Everyone finds Mondays hard. There’s something particularly tricky about the separation of body and bed on a Monday morning – especially when it’s to the cry of the alarm clock at an unreasonably early hour! Today was the first Monday of the Autumn term for me here in Hampshire, and as much as I longed to stay just a little longer in the comforting embrace of the duvet, getting out of bed was so much more important.
They say that when you love what you do, you never work a day in your life. We all know that’s absolute rubbish. Work is work is work, not matter how much you love it. Sometimes, though, the work is important enough that it doesn’t matter if it does feel like work.
Today, for example. Child A enters the classroom. Quiet, and with a face like thunder. He’s completely shut down and uncommunicative. To anyone else, he’s being rude. He’s ignoring you. He’s being difficult. He’s being defiant. Or maybe, something happened at home that he’s processing. Maybe he needs you to be a quiet, positive force in his life in this moment. Maybe, when he’s ready, he’ll tell you what’s going on inside his head. If you know him, you can facilitate that happening faster. As it happens, I do know this child. I’ve worked with him for months. I give him paper and a pencil, and I give him space. I involve him in the classroom activities, but I don’t seek full engagement from him. I make sure I look at him when I ask him a question, to see the non-verbal response I get back. I make sure he knows I understand him. And when he’s ready, he’ll tell me what happened yesterday that created the bad mood he’s in today. He’ll tell me about the frustrations he has with a peer, left over from the end of last term. And by the end of the day – by the end of the session, even – he’ll be able to leave my classroom with a smile on his face. Because I know him. Because I give him the space to be himself.

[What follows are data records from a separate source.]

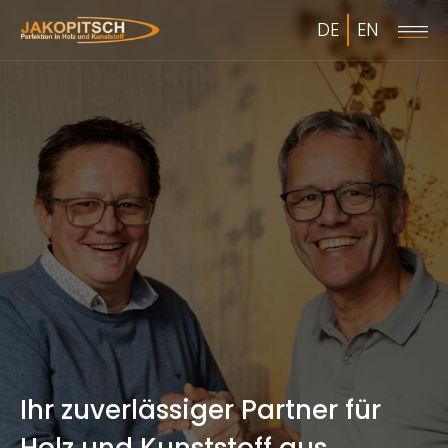
DE
EN
Ihr zuverlässiger Partner für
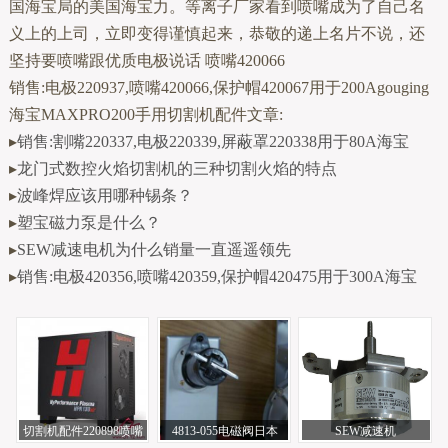
国海宝局的美国海宝力。等离子厂家看到喷嘴成为了自己名
义上的上司，立即变得谨慎起来，恭敬的递上名片不说，还
坚持要喷嘴跟优质电极说话 喷嘴420066
销售:电极220937,喷嘴420066,保护帽420067用于200Agouging
海宝MAXPRO200手用切割机配件文章:
▸
销售:割嘴220337,电极220339,屏蔽罩220338用于80A海宝
▸
龙门式数控火焰切割机的三种切割火焰的特点
▸
波峰焊应该用哪种锡条？
▸
塑宝磁力泵是什么？
▸
SEW减速电机为什么销量一直遥遥领先
▸
销售:电极420356,喷嘴420359,保护帽420475用于300A海宝
切割机配件220898喷嘴
4813-055电磁阀日本
SEW减速机
K127R77DR63L4-8443K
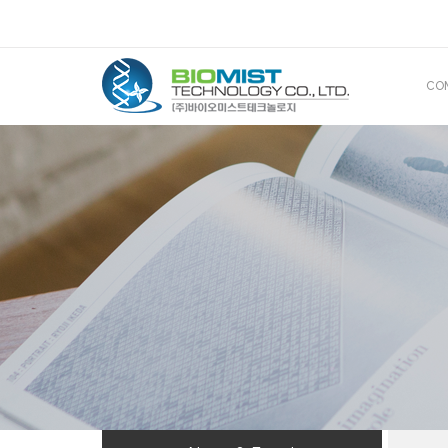
CO
CE
산
해
BIOMIS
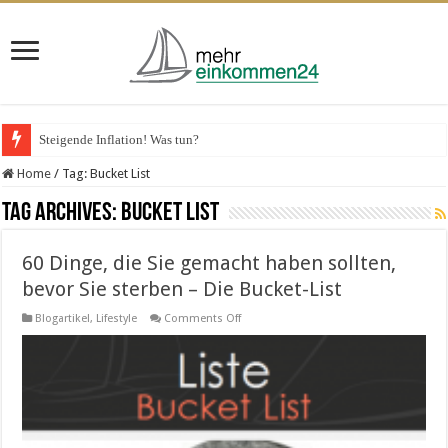
Steigende Inflation! Was tun?
Home
/
Tag:
Bucket List
Tag Archives:
Bucket List
60 Dinge, die Sie gemacht haben sollten,
bevor Sie sterben – Die Bucket-List
on
Blogartikel
,
Lifestyle
Comments Off
60
Dinge,
die
Sie
gemacht
haben
sollten,
bevor
Sie
sterben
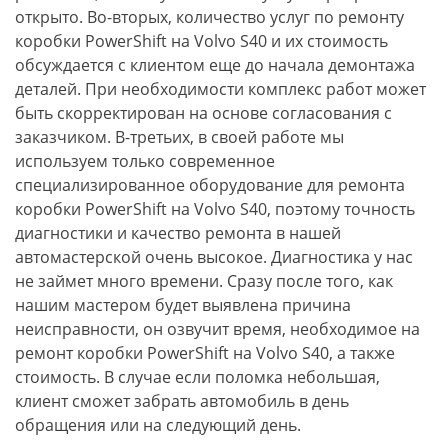
открыто. Во-вторых, количество услуг по ремонту
коробки PowerShift на Volvo S40 и их стоимость
обсуждается с клиентом еще до начала демонтажа
деталей. При необходимости комплекс работ может
быть скорректирован на основе согласования с
заказчиком. В-третьих, в своей работе мы
используем только современное
специализированное оборудование для ремонта
коробки PowerShift на Volvo S40, поэтому точность
диагностики и качество ремонта в нашей
автомастерской очень высокое. Диагностика у нас
не займет много времени. Сразу после того, как
нашим мастером будет выявлена причина
неисправности, он озвучит время, необходимое на
ремонт коробки PowerShift на Volvo S40, а также
стоимость. В случае если поломка небольшая,
клиент сможет забрать автомобиль в день
обращения или на следующий день.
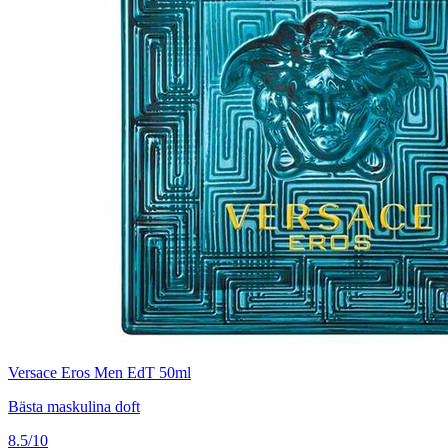
Versace Eros Men EdT 50ml
Bästa maskulina doft
8.5/10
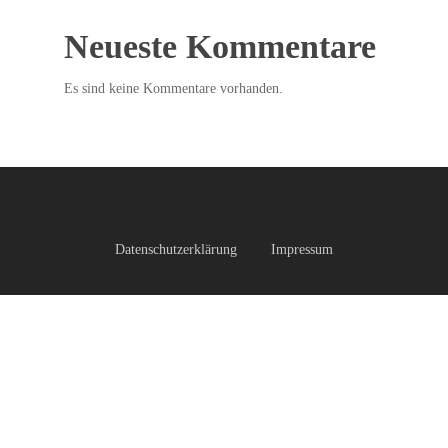
Neueste Kommentare
Es sind keine Kommentare vorhanden.
Datenschutzerklärung
Impressum
facebook
instagram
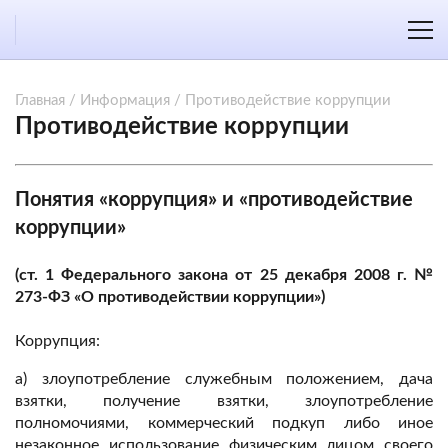
Главная
/
Информация
/
Противодействие коррупции
Противодействие коррупции
Понятия «коррупция» и «противодействие
коррупции»
(ст. 1 Федерального закона от 25 декабря 2008 г. №
273-ФЗ «О противодействии коррупции»)
Коррупция:
а) злоупотребление служебным положением, дача
взятки, получение взятки, злоупотребление
полномочиями, коммерческий подкуп либо иное
незаконное использование физическим лицом своего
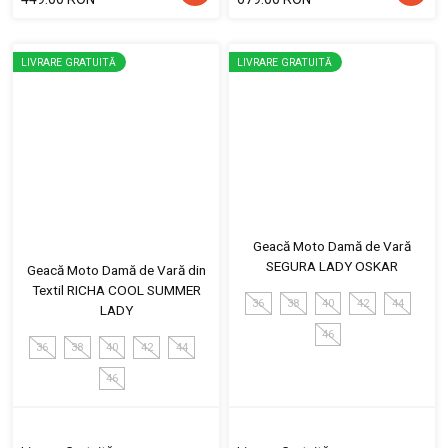
LIVRARE GRATUITĂ
LIVRARE GRATUITĂ
Geacă Moto Damă de Vară
SEGURA LADY OSKAR
Geacă Moto Damă de Vară din
Textil RICHA COOL SUMMER
36
38
40
42
44
LADY
46
36
38
40
42
44
46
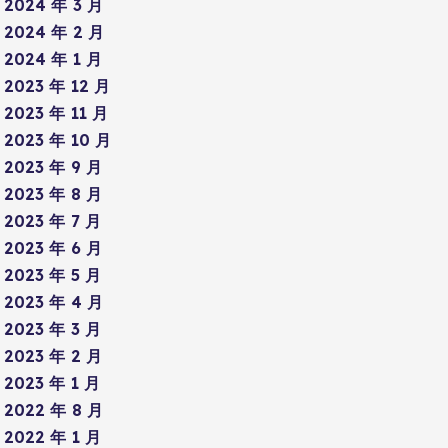
2024 年 3 月
2024 年 2 月
2024 年 1 月
2023 年 12 月
2023 年 11 月
2023 年 10 月
2023 年 9 月
2023 年 8 月
2023 年 7 月
2023 年 6 月
2023 年 5 月
2023 年 4 月
2023 年 3 月
2023 年 2 月
2023 年 1 月
2022 年 8 月
2022 年 1 月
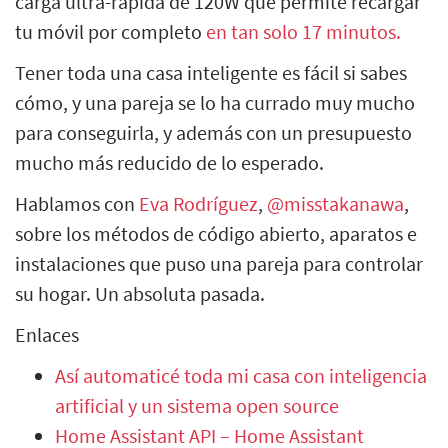
carga ultra-rápida de 120W que permite recargar
tu móvil por completo
en tan solo 17 minutos.
Tener toda una casa inteligente es fácil si sabes
cómo, y una pareja se lo ha currado muy mucho
para conseguirla, y además con un presupuesto
mucho más reducido de lo esperado.
Hablamos con
Eva Rodríguez
,
@misstakanawa
,
sobre los métodos de código abierto, aparatos e
instalaciones que puso una pareja para controlar
su hogar. Un absoluta pasada.
Enlaces
Así automaticé toda mi casa con inteligencia
artificial y un sistema open source
Home Assistant API – Home Assistant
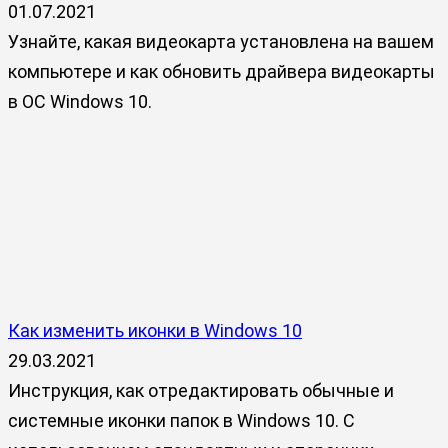
01.07.2021
Узнайте, какая видеокарта установлена на вашем
компьютере и как обновить драйвера видеокарты
в ОС Windows 10.
Как изменить иконки в Windows 10
29.03.2021
Инструкция, как отредактировать обычные и
системные иконки папок в Windows 10. С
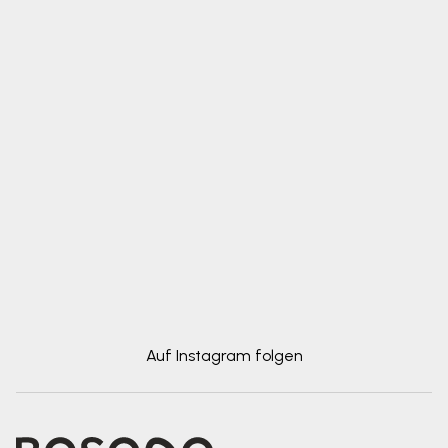
Auf Instagram folgen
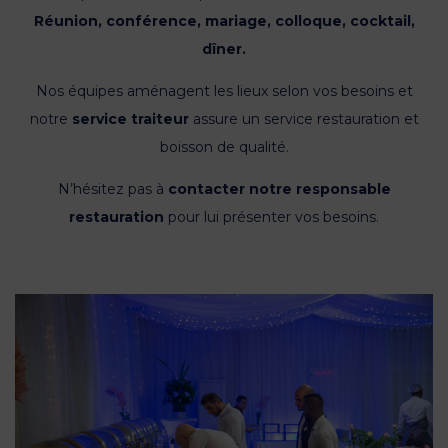
Réunion, conférence, mariage, colloque, cocktail,
dîner.
Nos équipes aménagent les lieux selon vos besoins et
notre
service traiteur
assure un service restauration et
boisson de qualité.
N’hésitez pas à
contacter notre responsable
restauration
pour lui présenter vos besoins.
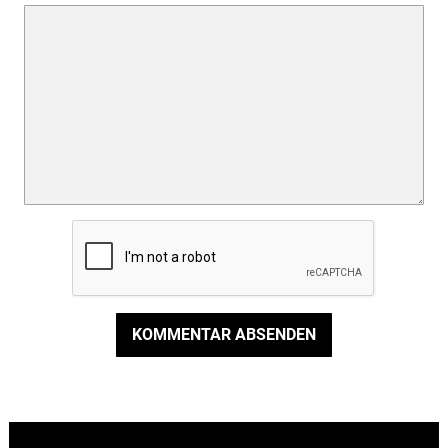
KOMMENTAR ABSENDEN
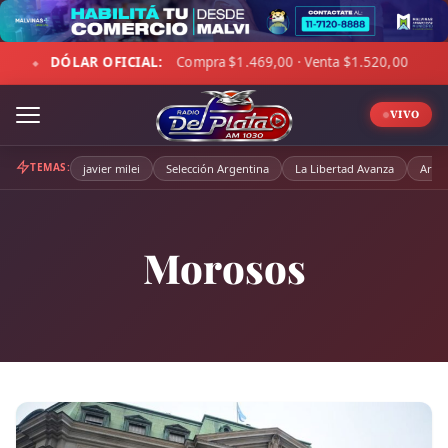
Skip
to
AL:
Compra $1.469,00 · Venta $1.520,00
☁ LA PAMPA:
12
content
◆
VIVO
TEMAS:
javier milei
Selección Argentina
La Libertad Avanza
Arge
Morosos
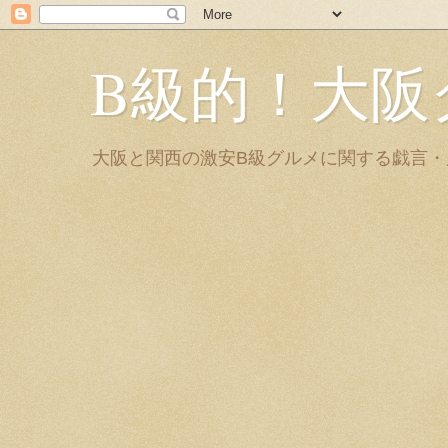
B級的！大阪
大阪と関西の激安B級グルメに関する戯言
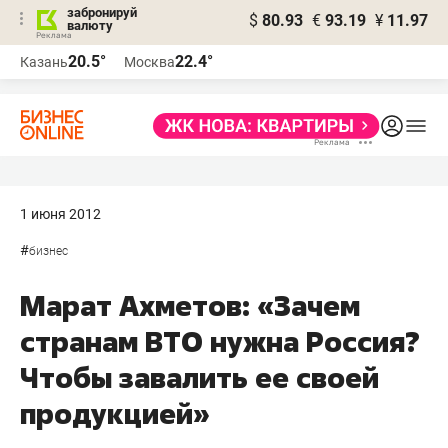
забронируй
$
80.93
€
93.19
¥
11.97
валюту
20.5°
22.4°
Казань
Москва
1 июня 2012
#
бизнес
Марат Ахметов: «Зачем
странам ВТО нужна Россия?
Чтобы завалить ее своей
продукцией»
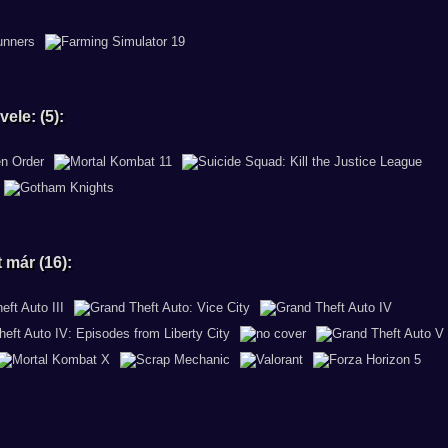
ele: (5):
 már (16):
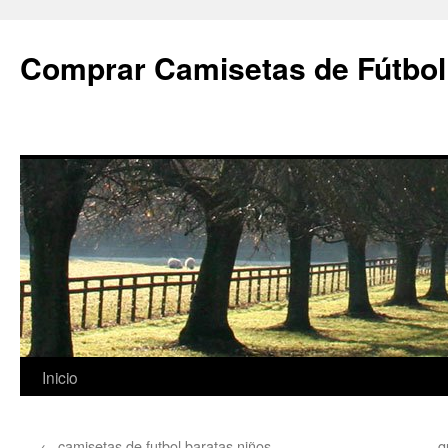
Comprar Camisetas de Fútbol
Saltar
Inicio
al
←
camisetas de futbol baratas niños
q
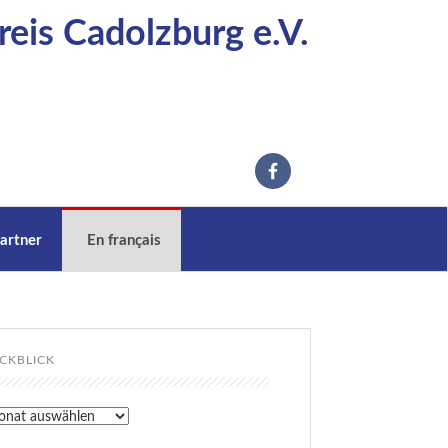
eis Cadolzburg e.V.
artner
En français
CKBLICK
kblick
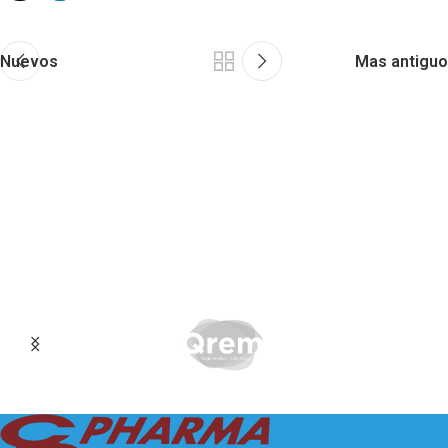
Nuevos
Mas antiguo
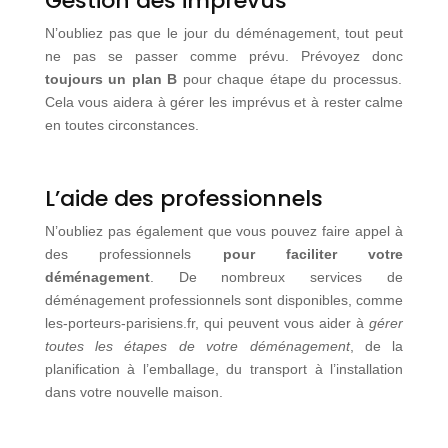
Gestion des imprévus
N’oubliez pas que le jour du déménagement, tout peut
ne pas se passer comme prévu. Prévoyez donc
toujours un plan B
pour chaque étape du processus.
Cela vous aidera à gérer les imprévus et à rester calme
en toutes circonstances.
L’aide des professionnels
N’oubliez pas également que vous pouvez faire appel à
des professionnels
pour faciliter votre
déménagement
. De nombreux services de
déménagement professionnels sont disponibles, comme
les-porteurs-parisiens.fr, qui peuvent vous aider à
gérer
toutes les étapes de votre déménagement
, de la
planification à l’emballage, du transport à l’installation
dans votre nouvelle maison.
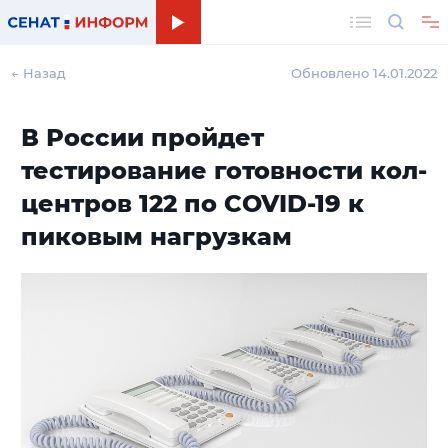
Поиск
← Назад
Обновлено 14.01.2022
В России пройдет
тестирование готовности кол-
центров 122 по COVID-19 к
пиковым нагрузкам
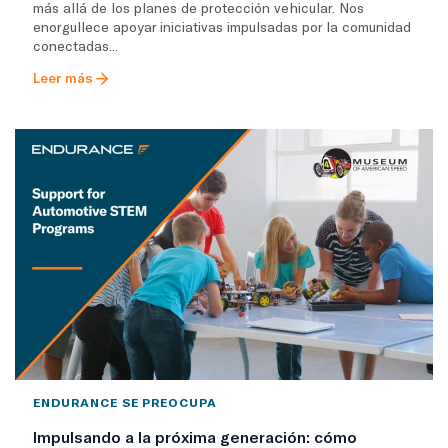
más allá de los planes de protección vehicular. Nos
enorgullece apoyar iniciativas impulsadas por la comunidad
conectadas...
Leer más
ENDURANCE SE PREOCUPA
Impulsando a la próxima generación: cómo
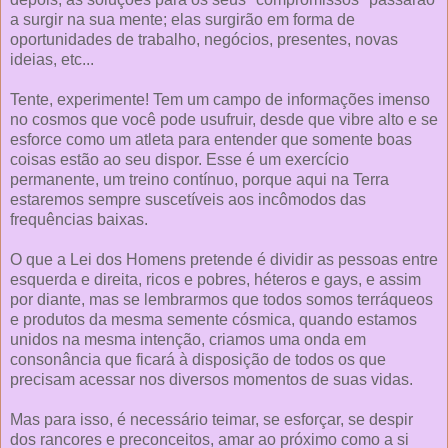
a surgir na sua mente; elas surgirão em forma de
oportunidades de trabalho, negócios, presentes, novas
ideias, etc...
Tente, experimente! Tem um campo de informações imenso
no cosmos que você pode usufruir, desde que vibre alto e se
esforce como um atleta para entender que somente boas
coisas estão ao seu dispor. Esse é um exercício
permanente, um treino contínuo, porque aqui na Terra
estaremos sempre suscetíveis aos incômodos das
frequências baixas.
O que a Lei dos Homens pretende é dividir as pessoas entre
esquerda e direita, ricos e pobres, héteros e gays, e assim
por diante, mas se lembrarmos que todos somos terráqueos
e produtos da mesma semente cósmica, quando estamos
unidos na mesma intenção, criamos uma onda em
consonância que ficará à disposição de todos os que
precisam acessar nos diversos momentos de suas vidas.
Mas para isso, é necessário teimar, se esforçar, se despir
dos rancores e preconceitos, amar ao próximo como a si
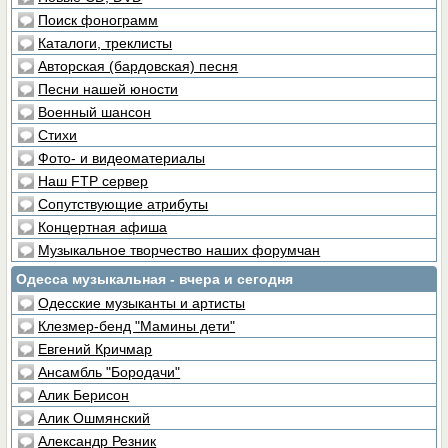
Поиск фонограмм
Каталоги, треклисты
Авторская (бардовская) песня
Песни нашей юности
Военный шансон
Стихи
Фото- и видеоматериалы
Наш FTP сервер
Сопутствующие атрибуты
Концертная афиша
Музыкальное творчество наших форумчан
Одесса музыкальная - вчера и сегодня
Одесские музыканты и артисты
Клезмер-бенд "Мамины дети"
Евгений Кричмар
Ансамбль "Бородачи"
Алик Берисон
Алик Ошмянский
Александр Резник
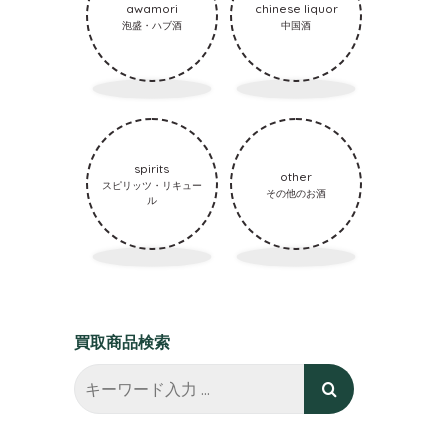
awamori
chinese liquor
泡盛・ハブ酒
中国酒
spirits
other
スピリッツ・リキュー
その他のお酒
ル
買取商品検索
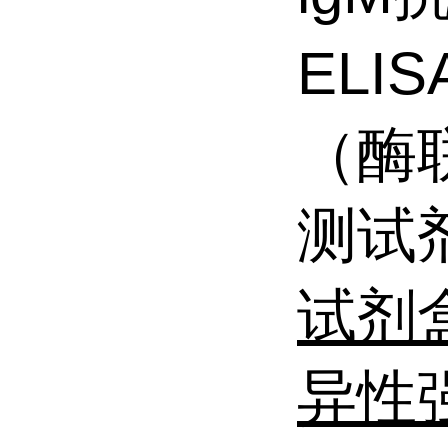
ELI
（酶
测试
试剂
异性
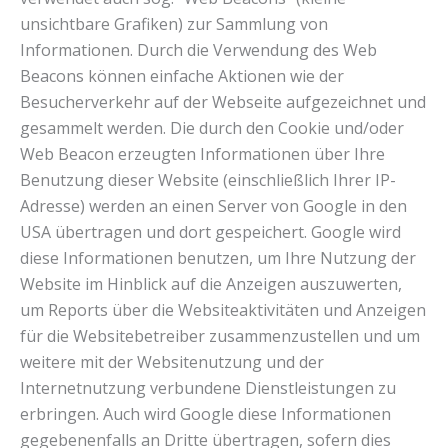
unsichtbare Grafiken) zur Sammlung von
Informationen. Durch die Verwendung des Web
Beacons können einfache Aktionen wie der
Besucherverkehr auf der Webseite aufgezeichnet und
gesammelt werden. Die durch den Cookie und/oder
Web Beacon erzeugten Informationen über Ihre
Benutzung dieser Website (einschließlich Ihrer IP-
Adresse) werden an einen Server von Google in den
USA übertragen und dort gespeichert. Google wird
diese Informationen benutzen, um Ihre Nutzung der
Website im Hinblick auf die Anzeigen auszuwerten,
um Reports über die Websiteaktivitäten und Anzeigen
für die Websitebetreiber zusammenzustellen und um
weitere mit der Websitenutzung und der
Internetnutzung verbundene Dienstleistungen zu
erbringen. Auch wird Google diese Informationen
gegebenenfalls an Dritte übertragen, sofern dies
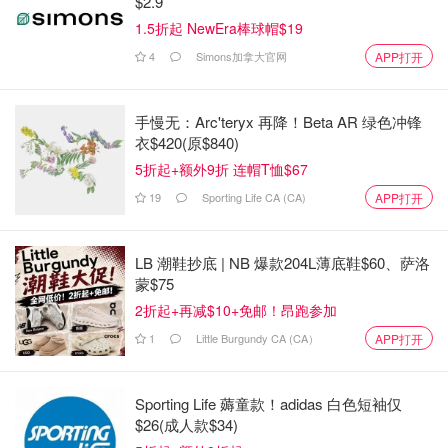
$2.9
1.5折起 NewEra棒球帽$19
第三个频道 Learn To Draw
4
Simons加拿大官网
APP打开
画动物这个比较简单看那鸭子多可爱，有兴趣进去看看。
手慢无：Arc'teryx 再降！Beta AR 绿色冲锋
衣$420(原$840)
5折起+额外9折 连帽T恤$67
19
Sporting Life CA (CA)
APP打开
LB 潮鞋抄底 | NB 爆款204L薄底鞋$60、萨洛
蒙$75
2折起+再减$10+免邮！昂跑参加
1
Little Burgundy CA (CA）
APP打开
Sporting Life 薅童款！adidas 白色短袖仅
$26(成人款$34)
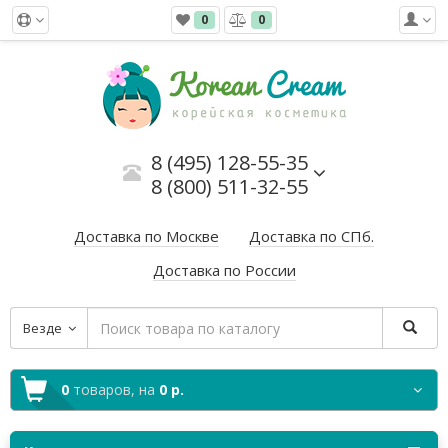
0
0
8 (495) 128-55-35
8 (800) 511-32-55
Доставка по Москве
Доставка по СПб.
Доставка по России
Везде
0
товаров,
на
0 р.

In a mainstream school, it’s never easy to be able to give children space and time. I know I’m lucky to have chosen to work in a specialist setting where I have the flexibility to respond immediately to the children in my care and the needs they present in that moment. In an ideal world, all teachers should be able to give all children the space and time they need. To make them feel safe. To make them feel heard, respected, loved and wanted.
The reality is very different, no matter how hard we try. With 30 children to a class, and a maximum ratio of 1:15 (if you’re lucky), how can we expect or even hope to know our children well enough to respond efficiently and empathetically to their needs? It might take a special sort of person to work with ‘challenging’ children in specialist settings, but I found it even harder to go into a mainstream classroom knowing I was going to find it nigh on impossible to meet the vast array of needs presented to me with insufficient support (even the best TAs in the world can’t clone themselves!) and insufficient resources. This isn’t a person issue. It isn’t even a school issue. It’s a government issue.
But that’s a thought for another day.
I hope you all had a wonderful Monday!